(Data items)
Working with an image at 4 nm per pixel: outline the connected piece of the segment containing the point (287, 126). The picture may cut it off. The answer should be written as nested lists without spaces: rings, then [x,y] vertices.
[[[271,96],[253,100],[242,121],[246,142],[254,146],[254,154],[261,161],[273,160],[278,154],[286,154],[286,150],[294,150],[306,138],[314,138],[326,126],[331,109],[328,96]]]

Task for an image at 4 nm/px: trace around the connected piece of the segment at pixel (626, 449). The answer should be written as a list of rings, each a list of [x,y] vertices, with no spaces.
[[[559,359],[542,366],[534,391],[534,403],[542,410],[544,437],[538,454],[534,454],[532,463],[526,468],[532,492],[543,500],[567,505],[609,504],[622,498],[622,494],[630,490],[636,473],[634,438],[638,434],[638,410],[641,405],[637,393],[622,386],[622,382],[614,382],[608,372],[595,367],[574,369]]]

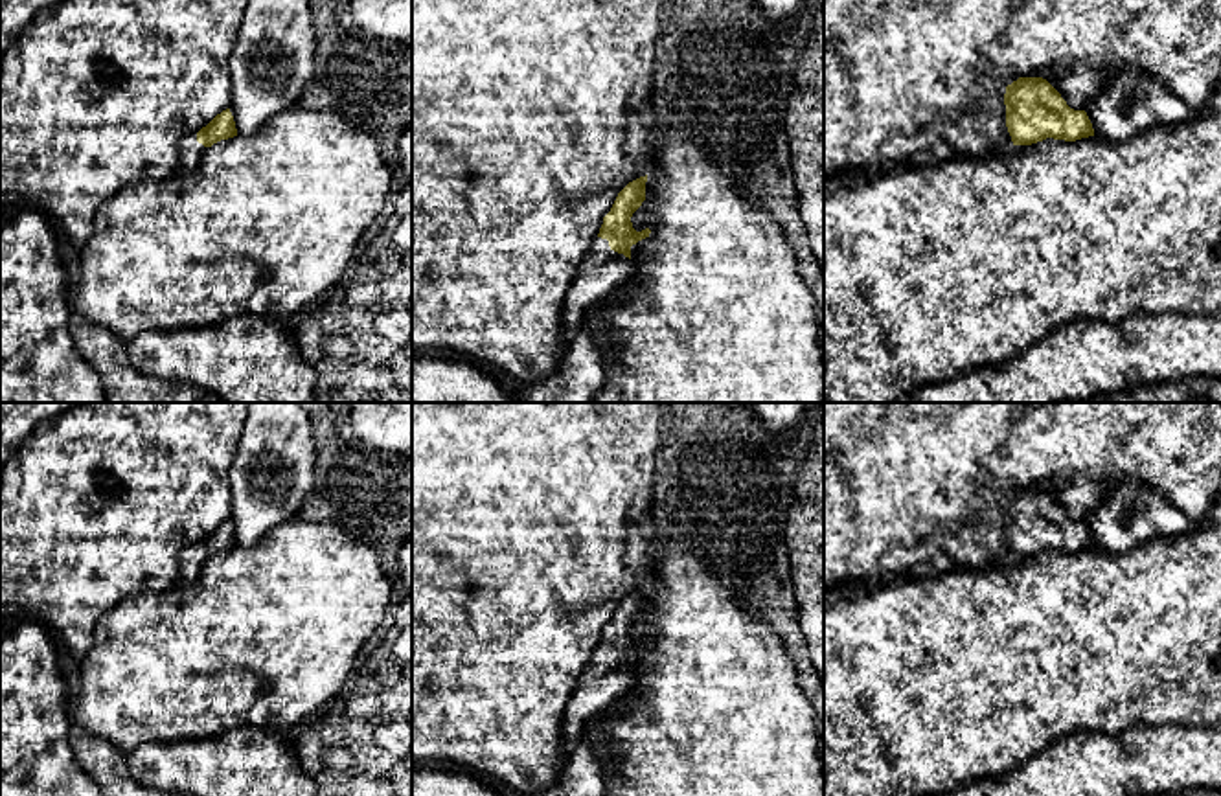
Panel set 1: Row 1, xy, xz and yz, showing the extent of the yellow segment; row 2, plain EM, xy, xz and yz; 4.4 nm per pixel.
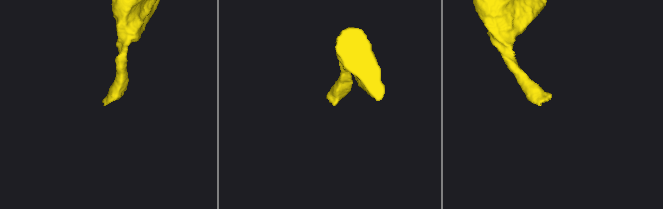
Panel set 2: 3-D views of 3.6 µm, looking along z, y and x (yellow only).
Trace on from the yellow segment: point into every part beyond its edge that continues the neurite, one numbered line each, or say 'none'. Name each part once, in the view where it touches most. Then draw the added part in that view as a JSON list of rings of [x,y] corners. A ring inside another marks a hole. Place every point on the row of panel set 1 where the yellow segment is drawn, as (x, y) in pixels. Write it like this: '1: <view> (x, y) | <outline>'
1: xz (604, 271) | [[[598,237],[585,256],[565,298],[565,344],[568,346],[598,300],[627,285],[634,276],[634,261],[614,252],[607,239]]]

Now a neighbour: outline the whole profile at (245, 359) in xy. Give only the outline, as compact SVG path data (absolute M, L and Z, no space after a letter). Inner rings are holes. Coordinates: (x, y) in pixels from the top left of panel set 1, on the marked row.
M239 314L206 327L143 333L125 346L140 373L208 388L224 403L316 403L316 371L287 329L283 320Z

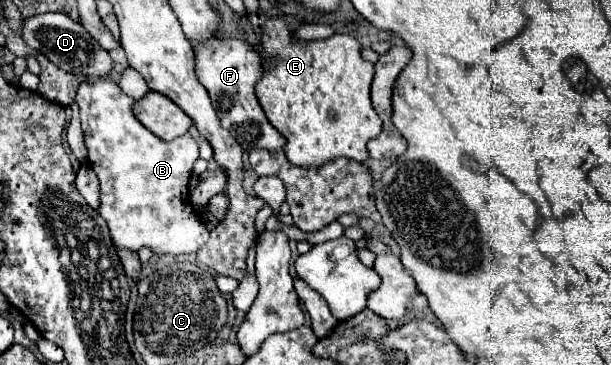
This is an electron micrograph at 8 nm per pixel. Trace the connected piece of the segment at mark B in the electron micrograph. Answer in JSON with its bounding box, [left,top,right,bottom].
[75,79,209,255]

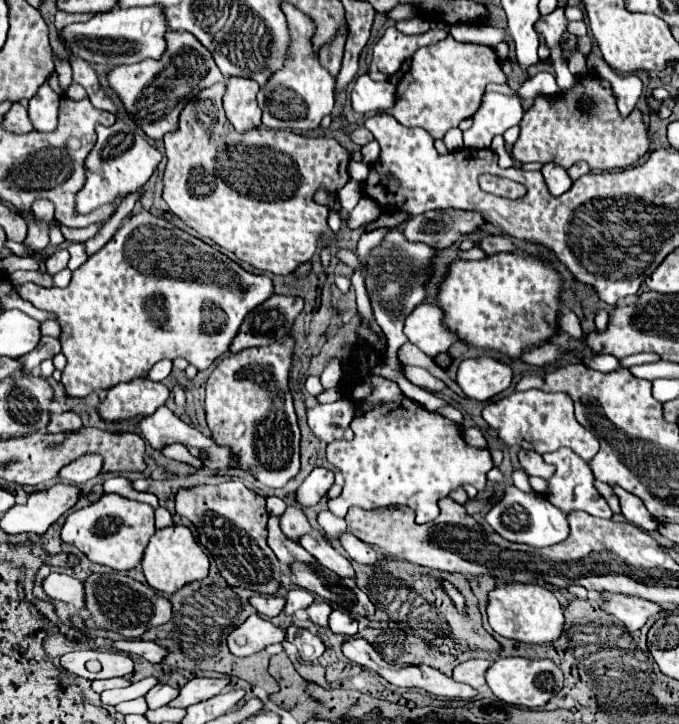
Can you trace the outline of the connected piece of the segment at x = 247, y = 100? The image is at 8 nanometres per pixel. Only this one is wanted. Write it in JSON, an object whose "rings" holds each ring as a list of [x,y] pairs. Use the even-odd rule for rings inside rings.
{"rings":[[[228,78],[226,82],[224,110],[230,124],[238,132],[260,126],[262,110],[256,104],[258,88],[260,86],[256,86],[256,82],[252,82],[250,78]]]}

• _WORK INSTRUCTIONS_:
Output the lines of the data exactly, starting at the first and ending with the line that has "Panel set 1: Row". Pictures are not part of it.

• _EXERCISE RESPONSE_:
Working with an image at 4 nm per pixel: outline the connected piece of the segment containing the point (287, 126). The picture may cut it off. The answer should be written as nested lists without spaces: rings, then [x,y] vertices.
[[[271,96],[253,100],[242,121],[246,142],[254,146],[254,154],[261,161],[273,160],[278,154],[286,154],[286,150],[294,150],[306,138],[314,138],[326,126],[331,109],[328,96]]]

Task for an image at 4 nm/px: trace around the connected piece of the segment at pixel (626, 449). The answer should be written as a list of rings, each a list of [x,y] vertices, with no spaces.
[[[559,359],[542,366],[534,391],[534,403],[542,410],[544,437],[538,454],[534,454],[532,463],[526,468],[532,492],[543,500],[567,505],[609,504],[622,498],[622,494],[630,490],[636,473],[634,438],[638,434],[638,410],[641,405],[637,393],[622,386],[622,382],[614,382],[608,372],[595,367],[574,369]]]

Panel set 1: Row 1, xy, xz and yz, showing the extent of the yellow segment; row 2, plain EM, xy, xz and yz; 4.4 nm per pixel.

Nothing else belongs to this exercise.